Will the US Punt on China Currency Manipulation?

The US faces a number of foreign policy concerns at present, including several that could develop into significant crisis situations (think Bay of Pigs, for those who are versed in 20th century diplomatic/military history). One is the situation in Iran, which thus far, President Obama has chosen to largely ignore, pursuing a light wrist-tapping diplomatic model rather than the harder-line stance of his predecessor. Yet this could change as Iran gets closer to threatening Israel and potentially others with a real nuclear weapon versus just posturing with what it will have available in the coming years (if not sooner). In fact, some reports are even suggesting that the US might be willing to go easy on China for currency manipulation if it begins to apply pressure on Iran as well.

According to MSNBC, "After months of tense relations, China is showing new willingness to engage in talks with the United States, a diplomatic opening that may help the Obama administration achieve U.N. consensus on tightening sanctions on Iran ... China's new willingness to discuss another round of Iran sanctions has led experts to observe that Tehran could no longer depend on its trump card, its good ties with China to shield its controversial nuclear program." For those who support sanctions against Iran, this turn of relations is critical because "China has also become Iran's largest trading partner" and provides the largest percentage of its gasoline (because Iran lacks refining capacity even for its own needs).

China, of course, viewing the US as both a key trading partner but also a rival threatening its own economic, political and military interests, did not just change its tune on Iran because it was the "right thing to do" for an emerging superpower. Some experts believe the key motivation behind the move is the US' willingness to go slow on accusations and trade sanctions based on continued RMB manipulation, which make China's exports cheaper than they should be under a truly floating currency. In other words, if the US punts on a tough line economic policy with China, the communist giant will support our foreign policy agenda to isolate a severe military threat not only in the middle east, but worldwide.

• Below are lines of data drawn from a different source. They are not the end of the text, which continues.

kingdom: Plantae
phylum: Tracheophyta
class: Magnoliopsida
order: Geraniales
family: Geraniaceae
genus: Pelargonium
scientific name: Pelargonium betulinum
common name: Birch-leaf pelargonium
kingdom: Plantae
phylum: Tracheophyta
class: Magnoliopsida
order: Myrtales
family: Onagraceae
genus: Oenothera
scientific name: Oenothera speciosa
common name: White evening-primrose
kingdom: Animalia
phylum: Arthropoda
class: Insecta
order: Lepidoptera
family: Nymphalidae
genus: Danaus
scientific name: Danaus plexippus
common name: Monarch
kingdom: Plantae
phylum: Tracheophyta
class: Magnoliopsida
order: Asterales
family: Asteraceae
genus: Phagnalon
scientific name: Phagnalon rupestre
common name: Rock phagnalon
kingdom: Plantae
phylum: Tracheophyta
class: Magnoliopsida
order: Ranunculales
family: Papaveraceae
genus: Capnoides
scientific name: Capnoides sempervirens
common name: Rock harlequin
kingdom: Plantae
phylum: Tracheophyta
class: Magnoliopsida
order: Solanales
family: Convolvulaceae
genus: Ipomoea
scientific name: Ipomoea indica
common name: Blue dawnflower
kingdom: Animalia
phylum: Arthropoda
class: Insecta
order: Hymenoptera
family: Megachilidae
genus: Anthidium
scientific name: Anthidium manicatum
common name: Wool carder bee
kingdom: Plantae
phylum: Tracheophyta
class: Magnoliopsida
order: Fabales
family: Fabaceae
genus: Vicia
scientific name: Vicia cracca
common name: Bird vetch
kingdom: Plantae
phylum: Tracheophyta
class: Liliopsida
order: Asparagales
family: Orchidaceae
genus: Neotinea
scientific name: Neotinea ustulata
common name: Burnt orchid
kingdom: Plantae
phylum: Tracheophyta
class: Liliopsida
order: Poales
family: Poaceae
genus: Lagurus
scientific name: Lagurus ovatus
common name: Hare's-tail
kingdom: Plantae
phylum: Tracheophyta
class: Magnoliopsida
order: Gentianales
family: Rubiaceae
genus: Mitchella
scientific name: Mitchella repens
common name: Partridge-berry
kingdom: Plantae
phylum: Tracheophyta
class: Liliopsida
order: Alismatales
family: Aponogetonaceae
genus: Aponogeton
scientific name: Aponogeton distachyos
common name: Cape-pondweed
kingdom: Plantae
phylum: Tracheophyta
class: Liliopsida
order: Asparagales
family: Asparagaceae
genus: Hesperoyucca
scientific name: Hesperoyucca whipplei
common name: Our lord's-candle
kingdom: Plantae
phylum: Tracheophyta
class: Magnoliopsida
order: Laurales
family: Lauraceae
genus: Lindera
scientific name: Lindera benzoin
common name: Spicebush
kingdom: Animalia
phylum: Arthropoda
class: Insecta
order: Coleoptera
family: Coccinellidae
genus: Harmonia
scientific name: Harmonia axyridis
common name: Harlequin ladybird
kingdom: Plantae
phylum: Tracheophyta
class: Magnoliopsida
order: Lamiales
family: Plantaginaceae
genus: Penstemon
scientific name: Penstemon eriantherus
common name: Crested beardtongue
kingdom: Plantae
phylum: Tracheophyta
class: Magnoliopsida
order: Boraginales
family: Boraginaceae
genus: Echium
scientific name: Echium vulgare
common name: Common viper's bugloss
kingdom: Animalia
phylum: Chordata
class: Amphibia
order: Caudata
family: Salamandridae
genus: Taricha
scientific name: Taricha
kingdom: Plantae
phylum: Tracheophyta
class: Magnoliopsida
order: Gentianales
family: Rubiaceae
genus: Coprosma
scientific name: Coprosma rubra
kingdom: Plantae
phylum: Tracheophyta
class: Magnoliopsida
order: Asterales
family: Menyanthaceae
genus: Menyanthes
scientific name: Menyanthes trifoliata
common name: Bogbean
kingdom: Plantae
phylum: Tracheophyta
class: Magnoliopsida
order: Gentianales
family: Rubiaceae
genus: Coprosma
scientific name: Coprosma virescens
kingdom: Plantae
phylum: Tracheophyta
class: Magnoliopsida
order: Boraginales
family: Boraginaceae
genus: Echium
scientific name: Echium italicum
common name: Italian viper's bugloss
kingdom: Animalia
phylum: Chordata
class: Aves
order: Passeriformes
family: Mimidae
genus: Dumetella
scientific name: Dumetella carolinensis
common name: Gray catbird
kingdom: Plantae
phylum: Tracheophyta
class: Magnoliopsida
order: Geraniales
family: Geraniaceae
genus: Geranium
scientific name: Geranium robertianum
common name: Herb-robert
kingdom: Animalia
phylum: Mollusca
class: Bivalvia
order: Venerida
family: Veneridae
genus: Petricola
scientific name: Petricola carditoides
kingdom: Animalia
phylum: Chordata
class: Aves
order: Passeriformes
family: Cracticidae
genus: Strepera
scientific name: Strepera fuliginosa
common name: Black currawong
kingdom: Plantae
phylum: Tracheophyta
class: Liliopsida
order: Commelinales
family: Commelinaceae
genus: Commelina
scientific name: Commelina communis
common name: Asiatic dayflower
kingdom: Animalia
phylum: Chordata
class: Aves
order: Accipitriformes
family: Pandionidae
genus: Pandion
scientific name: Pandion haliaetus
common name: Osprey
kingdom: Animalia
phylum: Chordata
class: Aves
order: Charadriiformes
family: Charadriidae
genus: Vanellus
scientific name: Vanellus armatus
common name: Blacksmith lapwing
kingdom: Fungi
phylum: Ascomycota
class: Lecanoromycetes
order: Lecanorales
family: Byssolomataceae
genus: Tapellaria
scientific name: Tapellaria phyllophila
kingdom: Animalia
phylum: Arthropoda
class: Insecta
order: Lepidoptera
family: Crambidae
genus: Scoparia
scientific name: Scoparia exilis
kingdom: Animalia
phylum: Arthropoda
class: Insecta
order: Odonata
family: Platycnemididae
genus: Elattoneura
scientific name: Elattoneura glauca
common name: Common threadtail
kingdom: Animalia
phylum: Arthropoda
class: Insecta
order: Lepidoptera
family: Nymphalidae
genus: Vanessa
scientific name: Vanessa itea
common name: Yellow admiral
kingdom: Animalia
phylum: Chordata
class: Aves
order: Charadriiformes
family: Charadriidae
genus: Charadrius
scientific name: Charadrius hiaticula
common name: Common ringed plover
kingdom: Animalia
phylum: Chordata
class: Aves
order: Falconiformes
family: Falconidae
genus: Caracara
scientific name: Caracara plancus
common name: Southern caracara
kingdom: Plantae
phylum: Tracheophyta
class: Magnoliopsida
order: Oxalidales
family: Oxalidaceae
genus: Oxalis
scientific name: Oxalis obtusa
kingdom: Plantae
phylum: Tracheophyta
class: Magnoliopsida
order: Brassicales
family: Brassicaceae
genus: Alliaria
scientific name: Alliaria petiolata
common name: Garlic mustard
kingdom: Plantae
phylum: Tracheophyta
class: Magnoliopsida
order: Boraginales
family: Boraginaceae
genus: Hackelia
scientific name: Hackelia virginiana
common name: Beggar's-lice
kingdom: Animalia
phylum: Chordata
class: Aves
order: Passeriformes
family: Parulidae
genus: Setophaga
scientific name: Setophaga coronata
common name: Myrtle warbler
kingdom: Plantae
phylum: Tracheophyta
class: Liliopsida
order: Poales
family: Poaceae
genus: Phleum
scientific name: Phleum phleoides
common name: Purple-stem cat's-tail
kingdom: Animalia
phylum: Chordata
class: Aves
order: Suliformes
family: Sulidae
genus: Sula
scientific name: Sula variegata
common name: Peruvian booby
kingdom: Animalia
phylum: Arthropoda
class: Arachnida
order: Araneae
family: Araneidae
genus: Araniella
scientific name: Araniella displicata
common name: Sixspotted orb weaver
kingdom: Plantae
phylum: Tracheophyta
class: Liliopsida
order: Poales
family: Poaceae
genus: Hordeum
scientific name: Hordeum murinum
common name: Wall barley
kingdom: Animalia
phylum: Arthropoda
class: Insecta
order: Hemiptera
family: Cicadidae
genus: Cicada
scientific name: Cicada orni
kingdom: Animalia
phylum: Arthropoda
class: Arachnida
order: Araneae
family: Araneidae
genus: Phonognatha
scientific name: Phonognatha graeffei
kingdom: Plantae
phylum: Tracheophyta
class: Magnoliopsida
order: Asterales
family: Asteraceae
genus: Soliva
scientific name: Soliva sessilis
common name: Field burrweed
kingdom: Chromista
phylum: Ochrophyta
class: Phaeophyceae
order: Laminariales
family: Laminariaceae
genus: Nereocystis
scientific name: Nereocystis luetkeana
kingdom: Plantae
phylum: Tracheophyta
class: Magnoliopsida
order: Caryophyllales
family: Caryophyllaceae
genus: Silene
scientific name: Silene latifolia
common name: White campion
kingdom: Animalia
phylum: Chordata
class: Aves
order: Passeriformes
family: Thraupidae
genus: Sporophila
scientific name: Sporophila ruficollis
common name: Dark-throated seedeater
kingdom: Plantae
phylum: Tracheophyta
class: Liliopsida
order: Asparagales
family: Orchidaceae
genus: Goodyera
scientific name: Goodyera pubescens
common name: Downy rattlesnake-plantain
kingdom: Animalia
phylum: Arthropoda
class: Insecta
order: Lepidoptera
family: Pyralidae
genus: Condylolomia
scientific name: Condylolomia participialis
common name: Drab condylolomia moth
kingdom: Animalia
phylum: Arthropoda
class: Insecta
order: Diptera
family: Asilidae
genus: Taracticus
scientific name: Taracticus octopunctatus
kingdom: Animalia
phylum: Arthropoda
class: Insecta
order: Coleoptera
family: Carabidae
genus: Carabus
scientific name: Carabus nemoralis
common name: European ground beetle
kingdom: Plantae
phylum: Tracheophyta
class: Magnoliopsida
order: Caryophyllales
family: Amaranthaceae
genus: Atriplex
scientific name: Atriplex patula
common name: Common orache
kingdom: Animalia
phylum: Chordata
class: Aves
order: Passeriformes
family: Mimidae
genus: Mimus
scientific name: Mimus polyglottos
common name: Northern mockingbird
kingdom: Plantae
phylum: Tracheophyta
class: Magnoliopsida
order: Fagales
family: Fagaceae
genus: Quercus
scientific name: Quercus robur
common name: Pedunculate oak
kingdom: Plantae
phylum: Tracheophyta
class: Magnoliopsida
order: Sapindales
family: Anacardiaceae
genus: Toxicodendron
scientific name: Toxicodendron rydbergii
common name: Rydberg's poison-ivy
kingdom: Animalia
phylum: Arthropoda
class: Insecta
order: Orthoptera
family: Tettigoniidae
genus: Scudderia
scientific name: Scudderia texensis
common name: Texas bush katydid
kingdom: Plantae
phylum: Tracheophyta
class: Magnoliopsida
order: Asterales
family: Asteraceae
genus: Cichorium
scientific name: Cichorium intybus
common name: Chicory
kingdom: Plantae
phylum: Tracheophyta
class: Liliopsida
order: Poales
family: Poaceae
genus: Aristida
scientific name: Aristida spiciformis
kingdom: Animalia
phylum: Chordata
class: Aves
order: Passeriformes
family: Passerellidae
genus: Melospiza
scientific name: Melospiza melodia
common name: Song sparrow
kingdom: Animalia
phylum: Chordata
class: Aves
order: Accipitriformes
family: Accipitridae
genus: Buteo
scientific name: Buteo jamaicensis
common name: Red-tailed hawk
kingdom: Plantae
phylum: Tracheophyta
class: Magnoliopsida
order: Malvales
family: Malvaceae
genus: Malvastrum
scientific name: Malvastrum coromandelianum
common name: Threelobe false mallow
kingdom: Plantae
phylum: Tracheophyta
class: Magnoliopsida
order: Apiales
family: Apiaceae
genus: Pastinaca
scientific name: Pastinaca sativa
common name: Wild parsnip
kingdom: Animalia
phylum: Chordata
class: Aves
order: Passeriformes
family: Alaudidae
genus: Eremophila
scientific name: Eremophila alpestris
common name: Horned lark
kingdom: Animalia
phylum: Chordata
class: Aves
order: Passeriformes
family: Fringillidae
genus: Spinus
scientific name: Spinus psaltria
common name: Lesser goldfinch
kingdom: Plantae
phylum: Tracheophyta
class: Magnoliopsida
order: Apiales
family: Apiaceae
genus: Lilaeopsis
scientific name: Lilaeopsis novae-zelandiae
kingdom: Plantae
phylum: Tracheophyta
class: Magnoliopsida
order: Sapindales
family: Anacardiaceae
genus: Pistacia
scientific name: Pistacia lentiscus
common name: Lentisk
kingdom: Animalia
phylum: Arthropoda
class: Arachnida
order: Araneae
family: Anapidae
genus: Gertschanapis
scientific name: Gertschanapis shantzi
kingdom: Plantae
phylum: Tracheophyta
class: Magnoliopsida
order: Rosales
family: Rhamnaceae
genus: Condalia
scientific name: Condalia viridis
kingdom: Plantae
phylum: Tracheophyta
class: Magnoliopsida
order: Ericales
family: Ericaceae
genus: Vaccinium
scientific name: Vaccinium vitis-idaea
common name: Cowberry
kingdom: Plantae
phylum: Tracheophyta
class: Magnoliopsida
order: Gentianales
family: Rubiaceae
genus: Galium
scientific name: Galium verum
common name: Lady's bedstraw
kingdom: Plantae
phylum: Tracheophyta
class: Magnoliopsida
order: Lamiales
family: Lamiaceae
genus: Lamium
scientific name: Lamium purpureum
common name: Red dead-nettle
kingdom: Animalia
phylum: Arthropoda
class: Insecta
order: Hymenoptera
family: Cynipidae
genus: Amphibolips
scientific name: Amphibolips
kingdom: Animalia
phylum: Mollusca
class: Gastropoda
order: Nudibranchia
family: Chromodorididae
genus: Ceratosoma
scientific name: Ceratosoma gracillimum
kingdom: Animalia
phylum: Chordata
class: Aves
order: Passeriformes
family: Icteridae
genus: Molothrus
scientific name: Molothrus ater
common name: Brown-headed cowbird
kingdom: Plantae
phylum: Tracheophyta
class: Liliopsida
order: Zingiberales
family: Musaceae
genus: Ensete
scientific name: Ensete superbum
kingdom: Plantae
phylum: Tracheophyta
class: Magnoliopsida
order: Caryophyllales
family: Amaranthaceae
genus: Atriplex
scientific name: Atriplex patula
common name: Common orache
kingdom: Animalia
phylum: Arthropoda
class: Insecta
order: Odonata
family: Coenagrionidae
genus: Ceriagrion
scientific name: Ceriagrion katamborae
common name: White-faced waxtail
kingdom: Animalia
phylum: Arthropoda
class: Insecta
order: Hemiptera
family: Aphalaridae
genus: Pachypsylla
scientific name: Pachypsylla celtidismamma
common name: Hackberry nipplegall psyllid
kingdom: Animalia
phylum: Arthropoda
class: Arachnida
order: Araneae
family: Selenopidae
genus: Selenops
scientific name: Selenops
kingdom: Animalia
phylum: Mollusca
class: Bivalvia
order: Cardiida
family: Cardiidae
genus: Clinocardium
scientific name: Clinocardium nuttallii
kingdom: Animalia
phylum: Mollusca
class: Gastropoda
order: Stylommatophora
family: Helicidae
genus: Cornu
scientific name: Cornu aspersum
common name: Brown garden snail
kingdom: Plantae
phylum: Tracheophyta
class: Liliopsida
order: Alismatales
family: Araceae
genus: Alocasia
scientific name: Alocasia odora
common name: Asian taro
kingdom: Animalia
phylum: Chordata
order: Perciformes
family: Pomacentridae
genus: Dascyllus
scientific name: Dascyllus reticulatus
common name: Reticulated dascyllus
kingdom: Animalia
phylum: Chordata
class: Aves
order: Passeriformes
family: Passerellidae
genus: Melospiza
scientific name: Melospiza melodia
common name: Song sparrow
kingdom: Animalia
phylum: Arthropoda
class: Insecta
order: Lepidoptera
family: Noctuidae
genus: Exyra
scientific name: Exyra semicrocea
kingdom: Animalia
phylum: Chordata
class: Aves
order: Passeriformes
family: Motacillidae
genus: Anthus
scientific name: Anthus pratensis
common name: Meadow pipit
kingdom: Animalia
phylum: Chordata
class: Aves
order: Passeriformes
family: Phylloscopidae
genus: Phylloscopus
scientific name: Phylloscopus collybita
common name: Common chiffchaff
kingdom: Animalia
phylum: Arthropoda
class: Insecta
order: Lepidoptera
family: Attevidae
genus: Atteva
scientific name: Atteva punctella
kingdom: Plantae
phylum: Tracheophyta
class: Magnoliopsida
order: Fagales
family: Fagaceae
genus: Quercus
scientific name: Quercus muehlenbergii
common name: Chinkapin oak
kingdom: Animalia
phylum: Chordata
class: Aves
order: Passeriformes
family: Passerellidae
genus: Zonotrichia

Even though I hardly count myself as a supporter of Obama's economic and trade policy, I must say this move ultimately comes off as positive and crafty. By playing the trade trump card to bring China on board against Iran as well as to rebuild closer relations following the US' recent criticism of China's human rights, product quality and other areas, the Obama administration could pull off a near-term foreign policy victory that placates both nations from a policy perspective as well as companies further up the supply chain from both an import and expert perspective (but still at the expense of US raw and basic material producers).